(Dataset entries)
== Segment start ==
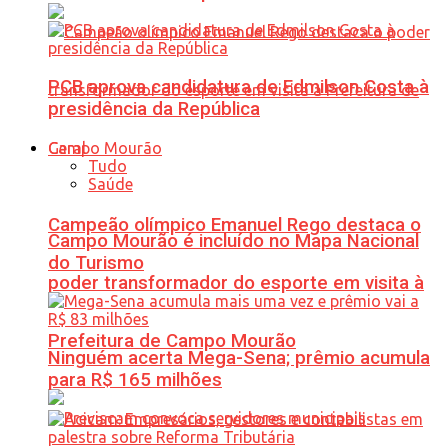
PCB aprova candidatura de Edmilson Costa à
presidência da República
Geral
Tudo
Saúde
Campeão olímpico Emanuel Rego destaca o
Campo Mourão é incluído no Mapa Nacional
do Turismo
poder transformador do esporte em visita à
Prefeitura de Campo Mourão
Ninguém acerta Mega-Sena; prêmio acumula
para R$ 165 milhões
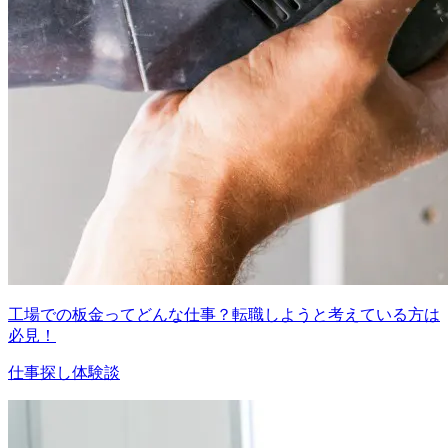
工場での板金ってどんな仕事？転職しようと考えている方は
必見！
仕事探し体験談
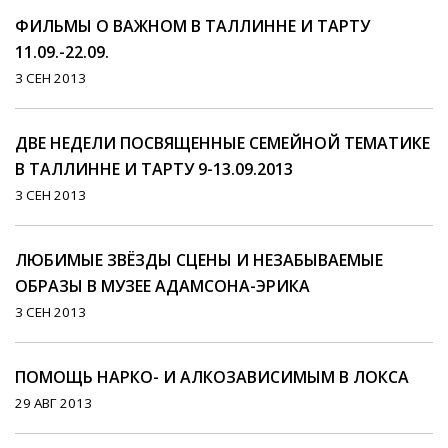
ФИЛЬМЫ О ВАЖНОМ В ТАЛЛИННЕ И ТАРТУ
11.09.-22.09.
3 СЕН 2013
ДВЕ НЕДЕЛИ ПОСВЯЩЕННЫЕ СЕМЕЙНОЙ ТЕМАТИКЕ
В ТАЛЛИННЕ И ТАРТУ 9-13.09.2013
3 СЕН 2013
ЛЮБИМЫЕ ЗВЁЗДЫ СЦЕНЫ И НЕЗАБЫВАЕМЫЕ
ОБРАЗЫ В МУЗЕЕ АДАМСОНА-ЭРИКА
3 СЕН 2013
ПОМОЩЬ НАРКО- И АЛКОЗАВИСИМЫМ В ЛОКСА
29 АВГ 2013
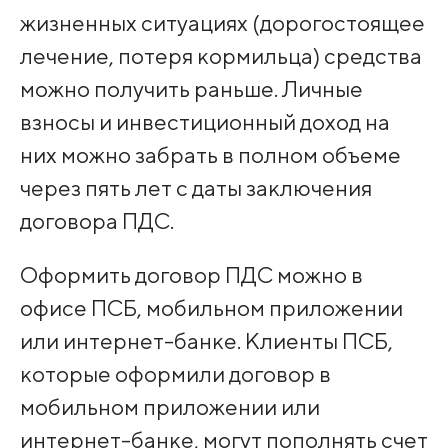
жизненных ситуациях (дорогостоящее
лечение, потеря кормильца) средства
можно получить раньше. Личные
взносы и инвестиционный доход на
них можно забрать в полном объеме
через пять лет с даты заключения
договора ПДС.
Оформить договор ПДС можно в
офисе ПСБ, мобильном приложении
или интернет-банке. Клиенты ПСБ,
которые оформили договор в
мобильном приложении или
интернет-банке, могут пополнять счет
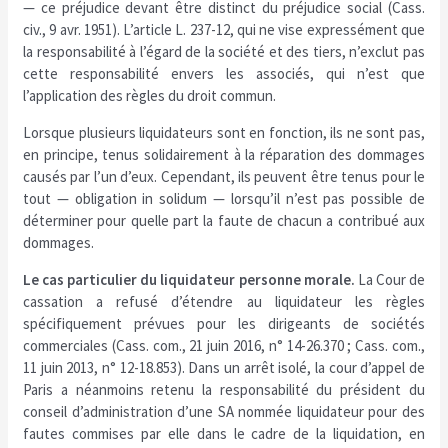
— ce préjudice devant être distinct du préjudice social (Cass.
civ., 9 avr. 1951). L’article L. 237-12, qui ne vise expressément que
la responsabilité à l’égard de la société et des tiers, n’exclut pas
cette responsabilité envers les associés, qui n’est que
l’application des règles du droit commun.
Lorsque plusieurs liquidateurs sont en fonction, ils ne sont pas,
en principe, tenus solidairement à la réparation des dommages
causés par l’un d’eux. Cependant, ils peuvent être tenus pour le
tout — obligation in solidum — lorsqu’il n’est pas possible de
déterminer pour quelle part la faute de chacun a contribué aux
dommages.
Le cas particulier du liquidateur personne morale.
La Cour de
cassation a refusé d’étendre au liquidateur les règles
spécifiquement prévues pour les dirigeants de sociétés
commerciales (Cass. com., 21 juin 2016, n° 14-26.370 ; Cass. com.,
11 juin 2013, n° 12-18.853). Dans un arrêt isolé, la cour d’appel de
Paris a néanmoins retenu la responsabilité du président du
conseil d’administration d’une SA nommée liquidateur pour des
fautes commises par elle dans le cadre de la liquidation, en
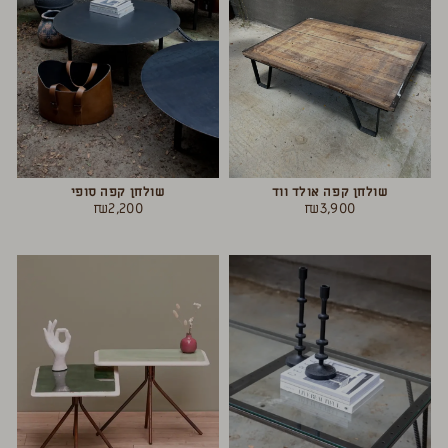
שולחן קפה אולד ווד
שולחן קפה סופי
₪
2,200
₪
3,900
== Segment end ==
(What is needed)
Turn the lines from the start of the records through the one that contains "интернет-банке, могут пополнять счет", with both ends included, into a numbered list. Skip blank lines, and leave the pictures out.

(Result for this exercise)
1. PCB aprova candidatura de Edmilson Costa à
2. presidência da República
3. Geral
4. Tudo
5. Saúde
6. Campeão olímpico Emanuel Rego destaca o
7. Campo Mourão é incluído no Mapa Nacional
8. do Turismo
9. poder transformador do esporte em visita à
10. Prefeitura de Campo Mourão
11. Ninguém acerta Mega-Sena; prêmio acumula
12. para R$ 165 milhões
13. 工場での板金ってどんな仕事？転職しようと考えている方は
14. 必見！
15. 仕事探し体験談
16. ФИЛЬМЫ О ВАЖНОМ В ТАЛЛИННЕ И ТАРТУ
17. 11.09.-22.09.
18. 3 СЕН 2013
19. ДВЕ НЕДЕЛИ ПОСВЯЩЕННЫЕ СЕМЕЙНОЙ ТЕМАТИКЕ
20. В ТАЛЛИННЕ И ТАРТУ 9-13.09.2013
21. 3 СЕН 2013
22. ЛЮБИМЫЕ ЗВЁЗДЫ СЦЕНЫ И НЕЗАБЫВАЕМЫЕ
23. ОБРАЗЫ В МУЗЕЕ АДАМСОНА-ЭРИКА
24. 3 СЕН 2013
25. ПОМОЩЬ НАРКО- И АЛКОЗАВИСИМЫМ В ЛОКСА
26. 29 АВГ 2013
27. жизненных ситуациях (дорогостоящее
28. лечение, потеря кормильца) средства
29. можно получить раньше. Личные
30. взносы и инвестиционный доход на
31. них можно забрать в полном объеме
32. через пять лет с даты заключения
33. договора ПДС.
34. Оформить договор ПДС можно в
35. офисе ПСБ, мобильном приложении
36. или интернет-банке. Клиенты ПСБ,
37. которые оформили договор в
38. мобильном приложении или
39. интернет-банке, могут пополнять счет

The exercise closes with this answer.